PANDA guides at Edinburgh Zoo have said there is further evidence Tian Tian is pregnant, leading to renewed hope that she could give birth to the UK’s first cub.
Staff said her male partner, Yang Guang, has repeatedly become agitated by what is thought to be the level of hormones that the female is giving off. He has withdrawn from the public enclosure several times as a result, the zoo said, and has been unsettled.
The news follows the initial window estimated for the birth passing on 10 September, and speculation that a cub may not arrive this year. Only a week ago, hopes began to fade as zoo chiefs openly admitted it was only “possible” Tian Tian was pregnant.
But a guide in the enclosure yesterday gave visitors the impression they are in little, if any, doubt about a happy outcome.
He said: “We think Tian Tian will give birth any day now because of a hormone she is giving off.”
He also revealed that the male panda, Yang Guang, had been severely affected by the hormone. “The hormone is making Yang Guang really restless,” said the guide.
Despite the apparent optimism of staff though, a zoo spokeswoman said the situation remains unclear.
She said: “In terms of Tian Tian’s possible pregnancy, we’re not out of the game yet, although she’s keeping us on our toes. Her hormones are following an atypical pattern, with lots of rises and dips, which make timings much harder to predict.
“Predicting pregnancy in giant pandas isn’t straightforward and we’re all rapidly learning that Tian Tian is a panda whose behaviour and physiology appears to be more complicated than most.”

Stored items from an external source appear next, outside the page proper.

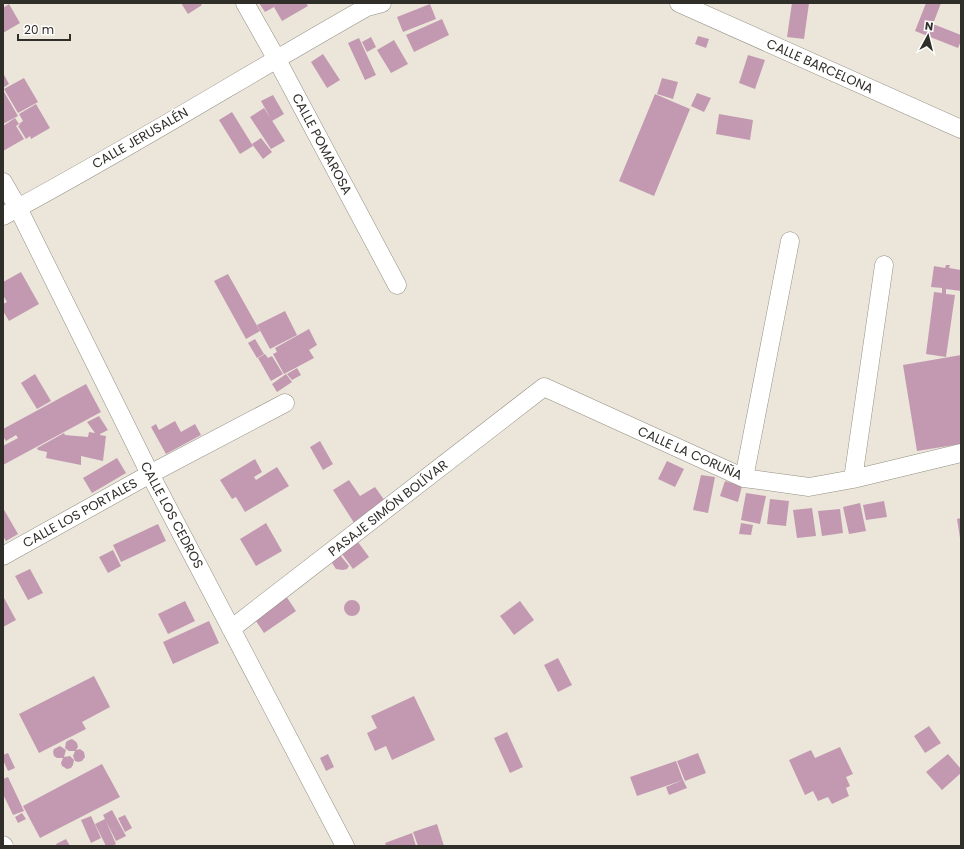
<svg xmlns="http://www.w3.org/2000/svg" width="964" height="849" viewBox="0 0 964 849" font-family="Poppins,sans-serif">
  <style>
    .building { fill: #c399b2 }
    .lines { fill: none; stroke-linecap: round; stroke-linejoin: round }
    .minor-casing { stroke: #938f83; stroke-width: 19 }
    .minor { stroke: #fff; stroke-width: 18 }
    .labels { text-anchor: middle; dominant-baseline: central; stroke-width: 3; stroke-linejoin: round; paint-order: stroke }
    .street-label { font-size: 13px; fill: #302e29; stroke: #fff }
  </style>
  <rect width="100%" height="100%" fill="#ebe6d9"/>
  <path class="building" d="M181 3H200L202 5 188 14Z
    M259 3H306L308 6 282 21 274 7 265 12Z
    M792 3H809L804 39 787 37Z
    M926 3H941L933 24 961 35V41L958 48 915 31Z
    M9 4 20 23 3 33V8Z
    M430 4 436 19 403 32 397 17Z
    M442 19 449 35 414 52 406 35Z
    M698 36 709 39 706 48 695 44Z
    M371 37 376 47 367 52 362 42Z
    M359 38 376 75 365 80 348 43Z
    M394 40 408 64 391 73 377 50Z
    M323 54 340 80 327 88 311 62Z
    M748 55 765 60 755 89 739 83Z
    M3 73 9 84 3 88Z
    M24 78 38 102 18 113 4 89Z
    M662 78 678 82 673 99 657 94Z
    M3 90 18 116 3 124Z
    M697 93 711 98 704 112 691 106Z
    M655 94 690 109 654 196 619 181Z
    M273 95 284 114 272 121 261 101Z
    M36 104 50 128 31 139 30 136 26 139 18 126 20 125 19 124 23 121 19 114Z
    M264 108 285 141 271 149 250 117Z
    M232 112 253 146 240 154 219 120Z
    M719 114 753 120 750 140 716 134Z
    M15 118 19 124 16 126 24 139 3 151V126Z
    M261 138 272 152 263 159 252 144Z
    M946 265H950L949 268 961 270V291L946 289V294L955 295 946 357 926 354 934 292 942 293V288L931 287 934 266 945 268Z
    M21 272 39 304 9 321 3 311V304L7 302 3 295V282Z
    M228 274 260 331 246 339 214 281Z
    M285 311 297 335 270 349 257 325Z
    M309 329 317 345 309 350 314 358 284 374 273 354 277 352 275 348Z
    M255 339 264 354 257 358 248 343Z
    M265 354 268 358 272 356 283 374 271 381 258 358Z
    M961 355V444L917 451 903 365Z
    M297 368 301 375 292 380 287 374Z
    M35 374 51 401 37 409 21 383Z
    M286 374 292 382 277 392 272 384Z
    M86 384 101 412 3 465V446L18 438 16 435 6 441 4 438 3 439V429Z
    M99 416 108 430 100 434V435L106 436 103 461 81 456V465L46 458 47 452 38 450 37 448 64 433 65 435 88 437 89 432 95 433 87 422Z
    M175 421 181 432 195 424 201 435 166 454 151 427 156 424 159 430Z
    M320 441 333 464 323 470 310 447Z
    M117 458 126 473 92 493 83 478Z
    M255 459 262 472 254 477 256 480 277 467 289 486 245 512 236 497 232 499 220 480Z
    M667 461 684 469 675 487 658 479Z
    M701 475 715 477 708 513 693 510Z
    M349 480 360 496 375 487 390 508 358 529 333 490Z
    M725 481 742 486 738 502 720 496Z
    M746 493 766 496 760 524 741 520Z
    M770 499 789 501 786 526 767 524Z
    M884 501 887 517 866 520 863 505Z
    M860 503 866 531 849 534 843 507Z
    M3 508 18 534 6 541 3 536Z
    M812 508 816 536 797 538 793 510Z
    M840 509 843 533 822 536 818 511Z
    M961 518V538H960L957 519Z
    M266 523 282 551 256 566 240 539Z
    M741 523 753 525 751 535 739 534Z
    M158 524 166 541 121 562 113 545Z
    M358 542 369 557 353 569 342 554Z
    M113 550 121 566 108 573 99 557Z
    M340 555 349 566 347 569 343 570 336 569 332 563Z
    M30 569 43 593 28 600 15 576Z
    M284 593 296 611 264 633 252 615Z
    M3 596 16 620 3 627Z
    M344 608a8 8 0 1 1 16 0a8 8 0 1 1-16 0Z
    M185 601 195 621 168 634 158 614Z
    M520 601 534 620 514 635 500 616Z
    M209 621 219 643 173 664 163 642Z
    M558 658 572 685 558 692 544 665Z
    M94 676 110 707 82 722 86 729 39 753 19 714Z
    M414 696 435 740 392 760 386 746 375 751 367 733 377 728 371 716Z
    M929 726 941 743 925 753 914 736Z
    M507 732 523 767 510 773 494 738Z
    M72 739 75 741 77 743 78 747 76 750 80 749 84 752 85 757 82 761 78 762 75 761 73 756 75 751H69L65 748 66 742 69 740Z
    M60 746 66 750 64 757 70 756 74 760 73 765 71 768 67 769 62 766 61 763 63 758H57L54 756 53 752 54 749Z
    M840 747 853 774 846 777 850 786 846 788 849 796 832 804 828 797 818 801 813 791 805 795 789 760 811 750 815 758Z
    M8 753 15 768 8 771 3 760V755Z
    M698 753 706 773 685 781 677 761Z
    M328 754 334 767 326 771 320 758Z
    M948 754 961 769V773L942 790 926 772Z
    M676 761 683 780 637 796 630 777Z
    M102 764 120 797 40 838 23 806Z
    M8 777 24 811 13 815 3 794V779Z
    M683 780 687 788 669 795 666 787Z
    M112 810 126 836 116 841 106 821 116 844 112 846H106L95 824 105 819 103 815Z
    M22 813 26 819 18 823 15 817Z
    M125 815 132 828 125 832 118 818Z
    M91 816 101 838 91 843 81 820Z
    M437 824 444 846H418L413 832Z
    M412 833 416 846H386L385 843Z
    M66 839 70 846H57L56 844Z"/>
  <g class="lines">
    <g class="minor-casing">
      <path id="minor" d="M245 3 276 58 397 285
        M679 3 961 129
        M3 182 18 208 150 474 345 846
        M3 216C127 150 245 76 367 7L382 3
        M744 478 790 241
        M853 479 884 265
        M3 556 150 474 285 403
        M231 629 544 387 744 478 809 487 853 479 961 453
        M3 845 4 846"/>
    </g>
    <use href="#minor" class="minor"/>
  </g>
  <g class="labels">
    <g class="street-label">
      <text transform="translate(820 66) rotate(24)">CALLE BARCELONA</text>
      <text transform="translate(140 138) rotate(-30)">CALLE JERUSALÉN</text>
      <text transform="translate(322 144) rotate(62)">CALLE POMAROSA</text>
      <text transform="translate(690 453) rotate(24)">CALLE LA CORUÑA</text>
      <text transform="translate(388 508) rotate(-38)">PASAJE SIMÓN BOLÍVAR</text>
      <text transform="translate(80 513) rotate(-29)">CALLE LOS PORTALES</text>
      <text transform="translate(172 515) rotate(62)">CALLE LOS CEDROS</text>
    </g>
  </g>
  <rect width="964" height="849" fill="none" stroke="#302e29" stroke-width="8"/>
  <g transform="translate(928 36) rotate(7)" stroke="#ffffff" stroke-width="3" paint-order="stroke">
  <path d="M0-3L7 15L0 10L-7 15Z" fill="#302e29"/>
  <text y="-6" font-size="11" font-weight="bold" text-anchor="middle" fill="#302e29">N</text>
  </g>
  <path d="M18 34v6h52v-6" fill="none" stroke="#302e29" stroke-width="2"/>
  <text x="24" y="34" font-size="12" fill="#302e29" stroke="#ffffff" stroke-width="3" paint-order="stroke">20 m</text>
</svg>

On 10 September the zoo said that Tian Tian may have experienced a spike in a hormone called progesterone two weeks later than the results suggested, leaving the window for a possible birth open until next week.

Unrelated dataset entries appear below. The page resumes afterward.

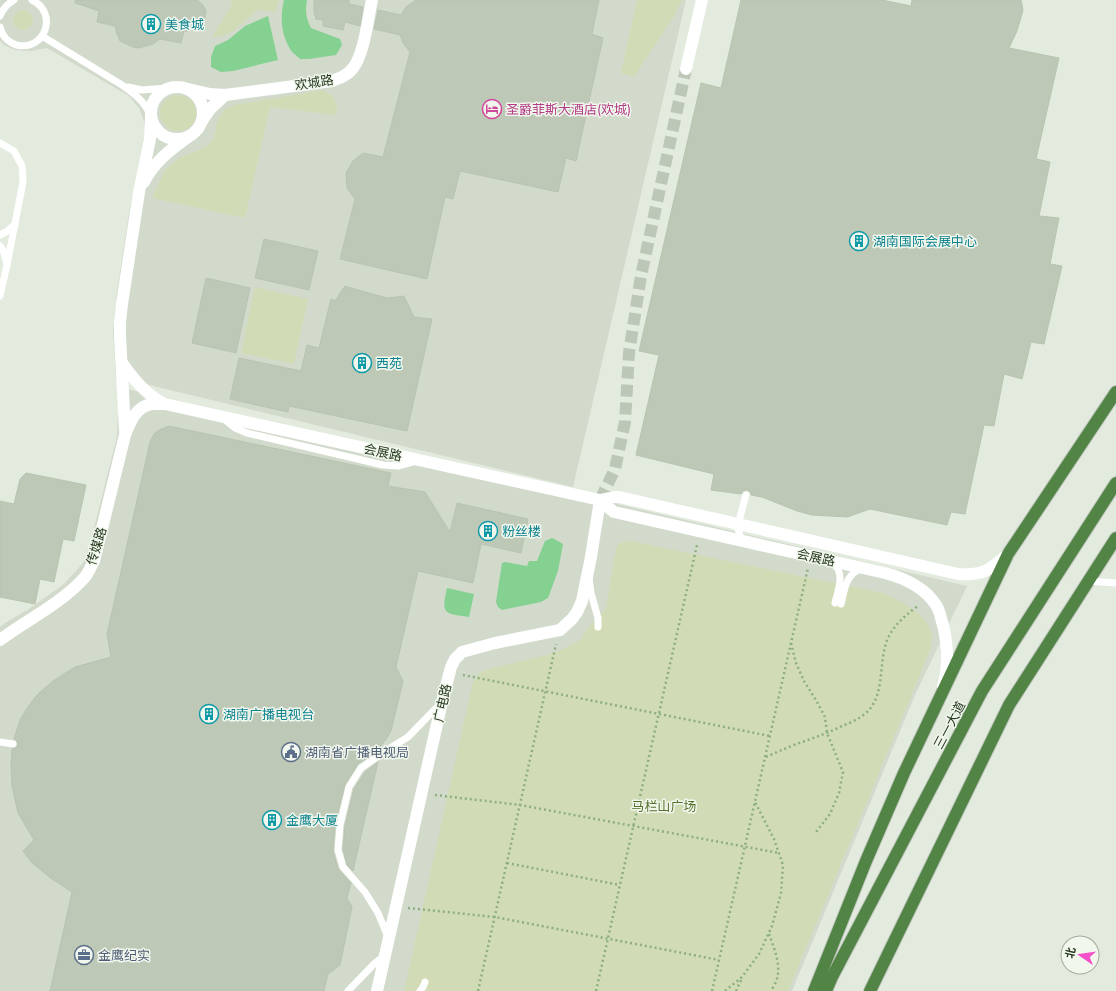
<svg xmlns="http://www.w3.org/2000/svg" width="1116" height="991" viewBox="0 0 1116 991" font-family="'Nunito Sans','Noto Sans SC',sans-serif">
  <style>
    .built { fill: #d2dacc }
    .green { fill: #d1dcb6 }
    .water { fill: #84d191 }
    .building { fill: #bdc8b6; stroke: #b8c4b0 }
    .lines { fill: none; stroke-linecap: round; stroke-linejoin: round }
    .minor-tunnel { stroke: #bdc7b8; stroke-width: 12; stroke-dasharray: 12 6; stroke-linecap: butt }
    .trunk-casing { stroke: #c2c8c0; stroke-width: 14 }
    .path { stroke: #8caf7d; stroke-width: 2.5; stroke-dasharray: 2 3; stroke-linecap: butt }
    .service { stroke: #fff; stroke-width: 7 }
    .minor { stroke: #fff; stroke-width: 12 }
    .trunk { stroke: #528446; stroke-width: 12 }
    .labels { text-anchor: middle; stroke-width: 3; stroke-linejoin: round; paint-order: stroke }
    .culture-label { font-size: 13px; fill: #0d838f; stroke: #f2f7ee; text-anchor: start }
    .street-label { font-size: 13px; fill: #263a1f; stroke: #f2f7ee }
    .hotel-label { font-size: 13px; fill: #b23c85; stroke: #f2f7ee; text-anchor: start }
    .service-label { font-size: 13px; fill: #4e5e75; stroke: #f2f7ee; text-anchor: start }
    .park-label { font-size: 13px; fill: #547129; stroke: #f2f7ee }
  </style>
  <rect width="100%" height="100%" fill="#e3eade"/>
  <g class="built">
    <polygon points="0,0 686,0 573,487 116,377 113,331 117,293 130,207 145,133 144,121 139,108 129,96 47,48 31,51 15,50 4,45 0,41"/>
    <polygon points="118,387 967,586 915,695 792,991 0,991 0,627 5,623 29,609 64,584 84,562 91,540 117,437 118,416"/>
  </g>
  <g class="green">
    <polygon points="231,0 279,0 276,12 257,10 233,31 223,36 212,37 232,5"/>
    <polygon points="637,0 682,0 674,16 634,77 621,73"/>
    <circle cx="23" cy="20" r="10"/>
    <polygon points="323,90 333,96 337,105 336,115 270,107 245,218 152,198 165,170 179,158 206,147 214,138 218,119 225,109 234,105"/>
    <circle cx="178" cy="113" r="18"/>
    <polygon points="255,287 308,299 294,364 241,353"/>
    <path d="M631,541L883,593C901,601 929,614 932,636C932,640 931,644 931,648L788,991H404L472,685L479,673L488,669L544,656L564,649L580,640L590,626L606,608L614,559L616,549L619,543Z"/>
  </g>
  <g class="water">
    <path d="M284,0H307C305,11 306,18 311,28L340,39L342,45L336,55L309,59H300C296,55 291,52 289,47C281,33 280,16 284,0Z"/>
    <polygon points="268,16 278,60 233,71 221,72 211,67 211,57 215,46 228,40 245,26"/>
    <polygon points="552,538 556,540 563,544 558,571 548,598 541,602 502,610 498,607 496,602 502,563 505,562 527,566 529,561 537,561 545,541"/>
    <path d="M447,588L474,594L469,617C444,613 441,615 447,588Z"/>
  </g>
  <g class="building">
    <polygon points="75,0 197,0 203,5 206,11 205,18 202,23 190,27 190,31 184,31 181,43 160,39 153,44 139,48 133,47 120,41 117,34 115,26 97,22 99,11 75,3"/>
    <polygon points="314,0 349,0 349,4 363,7 360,26 345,22 343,30 323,26 323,20 316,19 314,12"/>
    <polygon points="416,0 599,0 592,34 603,38 576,161 566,158 558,192 460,171 453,199 445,197 427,279 340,259 355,199 347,188 346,173 353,161 363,153 383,157 410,52 403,43 400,35 374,29 378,10 401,15 406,7"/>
    <polygon points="741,0 882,0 911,6 912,0 1021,0 1023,10 1017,31 1009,48 1059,58 1036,159 1050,162 1039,216 1059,218 1050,264 1062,266 1044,344 1031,342 1022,379 1004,374 994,426 984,425 965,514 951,512 947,525 870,509 847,517 812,515 797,511 762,497 751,495 750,492 747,490 743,491 741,494 711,490 714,474 636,455 659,355 639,351 701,83 721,88"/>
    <polygon points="264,239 318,251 309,290 255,278"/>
    <polygon points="206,278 250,288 236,353 192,343"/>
    <polygon points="345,286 372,294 388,298 404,296 414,317 432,319 407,431 289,406 288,412 230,399 239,358 301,371 307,345 319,348 331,299 335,301"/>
    <polygon points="169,426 391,473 388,486 425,492 450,532 457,503 528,519 521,553 481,544 473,583 418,571 396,667 403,681 391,731 387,738 382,744 381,748 358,764 345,784 335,824 333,851 338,869 351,883 347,898 352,907 340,965 328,974 324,991 50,991 72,892 52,879 32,863 23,851 34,840 18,813 12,786 11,767 12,749 17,747 18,744 16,740 14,739 20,720 27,708 37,695 53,681 75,667 111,657 107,634 150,442 154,434 159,430"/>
    <polygon points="26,473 86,485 74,541 63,539 54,582 40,579 35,604 0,597 0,501 14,504 20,479"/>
    <polygon points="378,762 353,871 347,865 343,849 345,826 354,789 365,772"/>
  </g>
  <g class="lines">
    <polyline class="minor-tunnel" points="600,500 615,469 625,422 629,353 641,276 686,69"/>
    <g class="trunk-casing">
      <g id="trunk">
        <polyline points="814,991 866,861 904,773 1008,554 1116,392"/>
        <polyline points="826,991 832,977 982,691 1116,483"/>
        <polyline points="870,991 1009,705 1116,538"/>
      </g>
    </g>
    <g class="path">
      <polyline points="791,643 796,663 804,681 817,702 825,717 827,733 843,772 839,793 830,814 816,832"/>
      <polyline points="463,675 770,736"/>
      <path d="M766,757C775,753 784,749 794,745C810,739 826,734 842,726C850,723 859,719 866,713C887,694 877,659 889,636C896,623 907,614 919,605"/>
      <polyline points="435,795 520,805 779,853"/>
      <polyline points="507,863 620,885"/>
      <polyline points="408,908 495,917 719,960"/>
      <path d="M769,934C774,948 781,964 777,979C776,983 773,987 771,991"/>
      <polyline points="478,991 556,644"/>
      <polyline points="596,991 697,545"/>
      <polyline points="712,991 808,568"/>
      <polyline points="725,991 742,977 759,954 772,926 781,893 783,865 774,839 755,802"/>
      <polyline points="736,991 742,978"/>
    </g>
    <g class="service">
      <path d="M0,16C3,8 7,4 14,0"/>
      <path d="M0,27C2,36 8,42 16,45C45,52 59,13 32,0"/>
      <path d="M42,36L122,85C135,94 144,101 151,116"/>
      <polyline points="128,87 142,90 167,88"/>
      <polyline points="0,143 14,151 22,166 23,182 7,265 0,296"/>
      <polyline points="0,235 6,232 15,224"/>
      <polyline points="0,246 3,250 7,264"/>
      <polyline points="224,419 235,428 247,433 383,465 399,466 417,461"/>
      <polyline points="742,541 738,529 740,517 746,495"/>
      <path d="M832,562C846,573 838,589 835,603"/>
      <polyline points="589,578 591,593 598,618 598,627"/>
      <polyline points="1088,581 1116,583"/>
      <path d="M841,604C845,589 845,575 862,568"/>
      <polyline points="0,742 13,744"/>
      <polyline points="388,937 378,913 365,892 343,867 338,850 340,825 349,787 361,768 387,750 408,737 440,704"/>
      <polyline points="348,991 374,964 385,955"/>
      <polyline points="420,991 423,987 425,982"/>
    </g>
    <g class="minor">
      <polyline points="686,69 702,0"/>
      <circle cx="177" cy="113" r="26"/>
      <path d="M188,89L210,94L225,95L332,81C340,78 348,75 353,68C364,55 368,18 372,0"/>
      <polyline points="202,121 210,109 225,95"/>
      <path d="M144,182C153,163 171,149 188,137"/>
      <path d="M122,363C134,380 146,394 164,404"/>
      <polyline points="125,430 120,336 120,322 122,304 139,192 150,139 151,116"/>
      <path d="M600,500L605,505L614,512L885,573C904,578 925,588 936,605C940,611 941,619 943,625C948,646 949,666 943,686"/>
      <path d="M0,640C28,619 61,604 85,577C89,572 91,566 94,561L125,435C130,422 136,406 152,404C156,404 161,404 165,404L600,500L614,497H619L958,574C983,576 990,570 1008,554"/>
      <polyline points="377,991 442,702 451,667 455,659 462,652 495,643 560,630 572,619 577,612 582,601 591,557 600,500"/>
    </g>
    <use href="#trunk" class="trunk"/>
  </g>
  <defs>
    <g id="building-ring" transform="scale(1)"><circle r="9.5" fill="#f2f7ee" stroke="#0f9aa8" stroke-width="1.5"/><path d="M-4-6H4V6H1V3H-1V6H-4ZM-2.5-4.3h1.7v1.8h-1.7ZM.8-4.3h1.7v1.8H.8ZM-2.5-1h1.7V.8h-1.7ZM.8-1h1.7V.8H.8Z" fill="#0f9aa8"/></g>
    <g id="hotel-ring" transform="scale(1)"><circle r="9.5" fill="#f2f7ee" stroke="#d1479c" stroke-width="1.5"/><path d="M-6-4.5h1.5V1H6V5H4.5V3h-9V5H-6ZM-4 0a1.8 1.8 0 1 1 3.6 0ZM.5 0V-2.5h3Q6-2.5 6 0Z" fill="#d1479c"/></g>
    <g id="civic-ring" transform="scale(1)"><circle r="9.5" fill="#f2f7ee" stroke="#5c6f8a" stroke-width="1.5"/><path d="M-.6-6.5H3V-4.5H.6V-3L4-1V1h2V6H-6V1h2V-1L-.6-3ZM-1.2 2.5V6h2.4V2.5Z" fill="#5c6f8a"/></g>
    <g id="office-ring" transform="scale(1)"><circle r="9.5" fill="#f2f7ee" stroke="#5c6f8a" stroke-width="1.5"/><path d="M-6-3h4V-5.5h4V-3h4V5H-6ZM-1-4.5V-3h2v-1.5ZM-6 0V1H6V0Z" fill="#5c6f8a"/></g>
  </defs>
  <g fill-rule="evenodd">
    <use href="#building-ring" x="151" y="24"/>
    <use href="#hotel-ring" x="492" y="109"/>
    <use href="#building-ring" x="859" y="241"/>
    <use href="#building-ring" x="362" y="363"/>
    <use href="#building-ring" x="488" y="531"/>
    <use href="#building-ring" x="209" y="714"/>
    <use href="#civic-ring" x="291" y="752"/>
    <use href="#building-ring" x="272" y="820"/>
    <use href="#office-ring" x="84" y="955"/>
  </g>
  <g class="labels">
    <g class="culture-label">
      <text x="165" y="29">美食城</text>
      <text x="873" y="246">湖南国际会展中心</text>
      <text x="376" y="368">西苑</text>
      <text x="502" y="536">粉丝楼</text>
      <text x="223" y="719">湖南广播电视台</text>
      <text x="286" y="825">金鹰大厦</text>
    </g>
    <g class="street-label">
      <text transform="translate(314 82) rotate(-9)" y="5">欢城路</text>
      <text transform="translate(383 452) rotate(12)" y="5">会展路</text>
      <text transform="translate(96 546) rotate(-73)" y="5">传媒路</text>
      <text transform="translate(816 557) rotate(13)" y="5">会展路</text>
      <text transform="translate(442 703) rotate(-77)" y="5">广电路</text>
      <text transform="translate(949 725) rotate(-62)" y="5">三一大道</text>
    </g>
    <g class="hotel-label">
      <text x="506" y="114">圣爵菲斯大酒店(欢城)</text>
    </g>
    <g class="service-label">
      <text x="305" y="757">湖南省广播电视局</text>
      <text x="98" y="960">金鹰纪实</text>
    </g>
    <g class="park-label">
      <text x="664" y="811">马栏山广场</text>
    </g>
  </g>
  <g transform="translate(1080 955) rotate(283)"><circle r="19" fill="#f2f7ee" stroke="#a0ab9b"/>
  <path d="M0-3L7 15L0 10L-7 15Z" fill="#f551c9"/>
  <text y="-6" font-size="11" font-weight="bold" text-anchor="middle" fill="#263a1f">北</text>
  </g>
</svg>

Edinburgh’s female panda was artificially inseminated with the sperm of Yang Guang and another panda, Bao Bao, from Berlin Zoo, in April. In early August the zoo first indicated that she could be pregnant.
The test earlier this year detected a rise in Tian Tian’s progesterone levels. However, as the zoo have been unable to carry out an ultrasound on the panda – Tian Tian has not allowed them to – they have never been able to confirm the pregnancy.
The zoo’s panda team last month said she was showing signs of “nesting behaviour,” a strong indicator that she is pregnant.
Expert Henry Nicholls last week said it was likely Tian Tian was not pregnant as she had gone well past the average time for giving birth.
The specialist team who work with the panda have been given access to 24 hour CCTV footage at their homes so they can monitor the panda for signs of labour.